Серебряные кубки на полках тяжелы. Если даже решительным шагом проходишь мимо, не вздрагивают, не дребезжат, — стоят недвижимо.
…Ветер врывается в окна пустой квартиры, гоняет по полу клочки бумаги, бечевки. Вещи увязали, снесли вниз — на подводы.
Возчики кряхтели, стаскивая тяжелые узлы с высоты девяноста ступеней.
Посреди комнаты сидит на простом табурете Пирогов, пыхает дешевой сигаркой. Рассказывает: возвратившись с кавказского театра войны, он докладывал министру о первых опытах применения наркоза на поле сражения; вместо благодарности получил выговор — не в том мундире явился на доклад.
Лицо у Пирогова желтое, нездоровое; морщины глубоки и резки. Он устал. Его травят. Булгарин помещает о нем гнусные фельетоны в своей газетке. Булгарину мало литераторов, он полез со своим продажным пером в анатомию и хирургию.

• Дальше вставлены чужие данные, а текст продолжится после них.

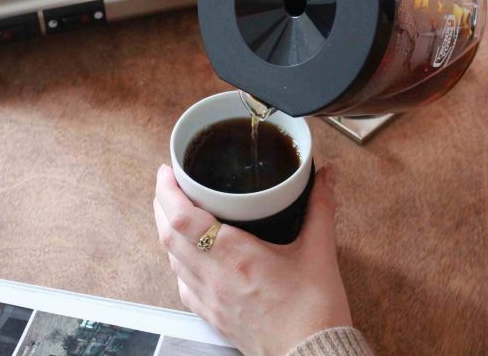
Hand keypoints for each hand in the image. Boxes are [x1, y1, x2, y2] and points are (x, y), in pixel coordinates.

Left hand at [153, 164, 350, 355]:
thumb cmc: (314, 311)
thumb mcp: (320, 251)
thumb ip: (320, 206)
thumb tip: (326, 176)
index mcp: (235, 256)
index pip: (182, 218)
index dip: (167, 191)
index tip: (168, 171)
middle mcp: (214, 277)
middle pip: (167, 235)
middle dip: (161, 204)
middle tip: (169, 183)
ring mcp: (209, 298)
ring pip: (170, 258)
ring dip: (167, 230)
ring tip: (175, 210)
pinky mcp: (211, 315)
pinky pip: (181, 283)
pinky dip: (177, 260)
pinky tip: (189, 253)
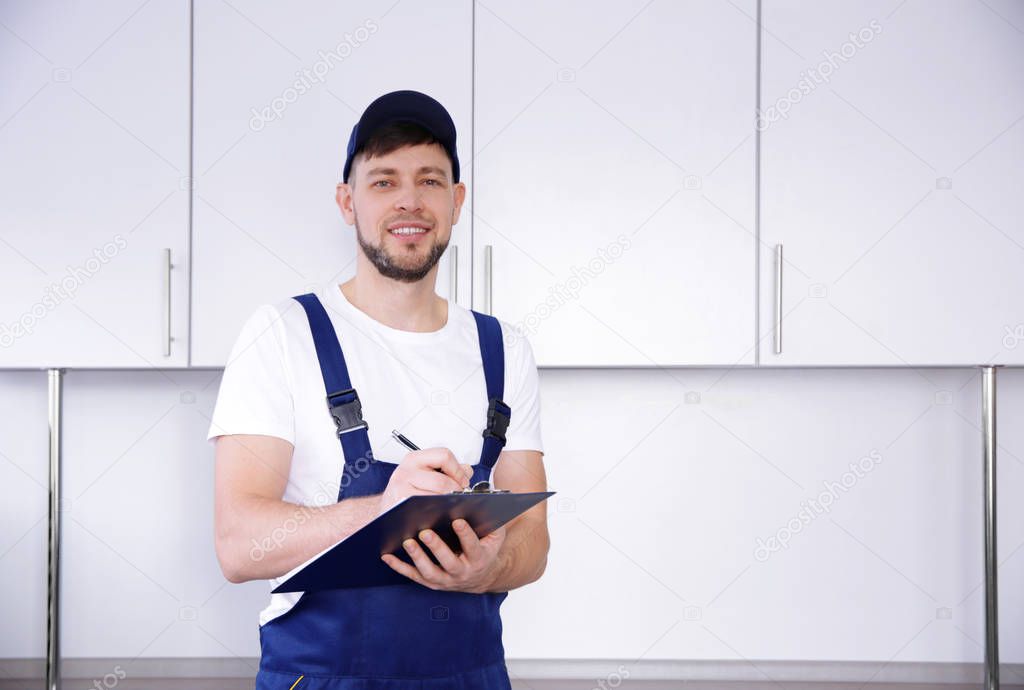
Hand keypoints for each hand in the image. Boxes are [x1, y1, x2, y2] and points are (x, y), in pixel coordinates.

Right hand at [378, 447, 471, 515]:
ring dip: (448, 502)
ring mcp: (401, 488)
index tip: (463, 481)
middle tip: (458, 496)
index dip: (458, 470)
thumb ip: (448, 469)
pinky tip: (437, 510)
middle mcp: (406, 471)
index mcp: (414, 459)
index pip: (444, 455)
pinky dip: (437, 511)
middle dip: (455, 491)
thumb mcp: (425, 473)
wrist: (387, 508)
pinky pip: (427, 507)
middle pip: (442, 481)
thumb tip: (467, 471)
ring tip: (448, 503)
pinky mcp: (401, 504)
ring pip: (436, 496)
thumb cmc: (407, 490)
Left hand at [381, 518, 506, 592]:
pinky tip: (387, 556)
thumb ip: (491, 519)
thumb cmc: (485, 547)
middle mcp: (462, 572)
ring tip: (407, 541)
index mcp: (479, 558)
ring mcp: (446, 579)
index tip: (457, 520)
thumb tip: (481, 499)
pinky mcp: (431, 582)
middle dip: (437, 547)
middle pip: (449, 562)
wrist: (481, 576)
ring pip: (430, 571)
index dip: (466, 534)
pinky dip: (399, 567)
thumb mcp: (495, 534)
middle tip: (425, 532)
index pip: (473, 547)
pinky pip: (413, 576)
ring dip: (418, 557)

Даль обнимает Пирогова за плечи:
— И для тебя вреден север. Совсем опостылеет, невтерпеж станет, — приезжай. Отдохнешь.
Пирогов вдруг вскакивает, сует в карман сюртука недокуренную, потухшую сигарку.
— Некогда, Даль, некогда. Холера. Трупы вскрываю сотнями. Множество интереснейших наблюдений. Жив останусь, — кончу книгу о холере, пришлю.
Страшная болезнь надолго задержалась в России, то затихая, то вновь усиливаясь. Экипаж Даля часто обгоняет черные дроги, на которых стоят некрашеные гробы. Так Петербург провожает Даля.
На первой же станции встречают кибитку — жандармский офицер везет какого-то несчастного в ссылку. Даль спрашивает у офицера за что.
Жандарм бодро рапортует:
— В точности не могу доложить вашему превосходительству, но, кажется, худо отозвался насчет холеры.
Бежать надо. Подальше бежать.
Странные истории случались с Далем. Тихий человек. Благонамеренный. Исполнительный. Однако в ящике для старой обуви у него находят сатирические стихи. Пустяковые сказки, наполненные пословицами и прибаутками, заставляют вспомнить Сенатскую площадь, 14 декабря. А одно словцо в рассказе вызывает гнев цензурного комитета и неудовольствие самого царя.
Конечно, к печатному слову относились с большим подозрением. Вычитывали крамолу там, где ее нет в помине. Но возможно, и Даль не был таким благонамеренным, каким казался?
Слишком много совпадений!
Его считали исполнительнейшим чиновником, называли «пунктуальным немцем», ему поручали составление важнейших государственных документов. А он в отчаянии писал друзьям, что служит впустую, что кругом ложь, лицемерие, крючкотворство, что дела делаются лишь в проектах и отчетах. Есть люди, которые очень осторожны в беседе, но на бумаге проговариваются.